WORK ORDER: Reproduce the entries from their very first line through the line that contains "Wageningen UR Livestock Research (Ed.) (2010)", including that line.

THE INPUT:
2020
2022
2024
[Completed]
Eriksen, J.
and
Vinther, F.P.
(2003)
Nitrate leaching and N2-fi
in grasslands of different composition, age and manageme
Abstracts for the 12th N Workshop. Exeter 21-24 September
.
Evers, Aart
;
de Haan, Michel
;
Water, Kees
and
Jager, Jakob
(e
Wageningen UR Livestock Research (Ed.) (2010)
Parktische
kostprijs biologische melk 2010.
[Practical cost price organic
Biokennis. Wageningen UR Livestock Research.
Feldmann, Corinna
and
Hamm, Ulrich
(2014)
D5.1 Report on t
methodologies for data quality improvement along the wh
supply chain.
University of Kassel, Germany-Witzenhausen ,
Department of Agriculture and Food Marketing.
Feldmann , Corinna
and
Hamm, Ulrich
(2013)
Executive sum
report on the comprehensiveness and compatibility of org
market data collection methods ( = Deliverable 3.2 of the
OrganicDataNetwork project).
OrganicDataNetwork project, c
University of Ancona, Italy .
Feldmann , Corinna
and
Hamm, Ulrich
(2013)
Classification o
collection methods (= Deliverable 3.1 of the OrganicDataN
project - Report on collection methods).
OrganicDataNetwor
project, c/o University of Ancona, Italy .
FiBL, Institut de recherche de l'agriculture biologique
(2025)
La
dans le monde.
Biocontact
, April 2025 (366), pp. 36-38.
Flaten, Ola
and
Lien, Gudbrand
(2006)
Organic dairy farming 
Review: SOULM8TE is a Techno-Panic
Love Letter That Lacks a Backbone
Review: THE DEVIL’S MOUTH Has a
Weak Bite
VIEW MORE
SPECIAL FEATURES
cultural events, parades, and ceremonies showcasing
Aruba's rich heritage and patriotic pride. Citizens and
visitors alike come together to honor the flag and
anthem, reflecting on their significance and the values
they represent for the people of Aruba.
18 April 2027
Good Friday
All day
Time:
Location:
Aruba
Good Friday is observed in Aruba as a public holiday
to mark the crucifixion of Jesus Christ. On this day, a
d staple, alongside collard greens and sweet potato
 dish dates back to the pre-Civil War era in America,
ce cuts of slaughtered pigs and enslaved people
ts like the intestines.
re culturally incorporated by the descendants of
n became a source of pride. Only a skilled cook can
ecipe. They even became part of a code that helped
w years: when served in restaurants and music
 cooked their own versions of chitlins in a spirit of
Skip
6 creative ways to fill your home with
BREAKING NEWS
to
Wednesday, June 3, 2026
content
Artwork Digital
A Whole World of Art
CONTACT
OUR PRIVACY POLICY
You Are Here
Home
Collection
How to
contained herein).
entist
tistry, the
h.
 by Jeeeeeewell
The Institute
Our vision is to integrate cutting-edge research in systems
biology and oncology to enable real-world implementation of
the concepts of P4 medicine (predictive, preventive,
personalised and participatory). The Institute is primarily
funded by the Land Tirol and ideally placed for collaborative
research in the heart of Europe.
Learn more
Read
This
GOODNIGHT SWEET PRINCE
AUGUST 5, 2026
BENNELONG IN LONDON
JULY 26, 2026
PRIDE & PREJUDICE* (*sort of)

RESPONSE:
2020
2022
2024
[Completed]
Eriksen, J.
and
Vinther, F.P.
(2003)
Nitrate leaching and N2-fi
in grasslands of different composition, age and manageme
Abstracts for the 12th N Workshop. Exeter 21-24 September
.
Evers, Aart
;
de Haan, Michel
;
Water, Kees
and
Jager, Jakob
(e
Wageningen UR Livestock Research (Ed.) (2010)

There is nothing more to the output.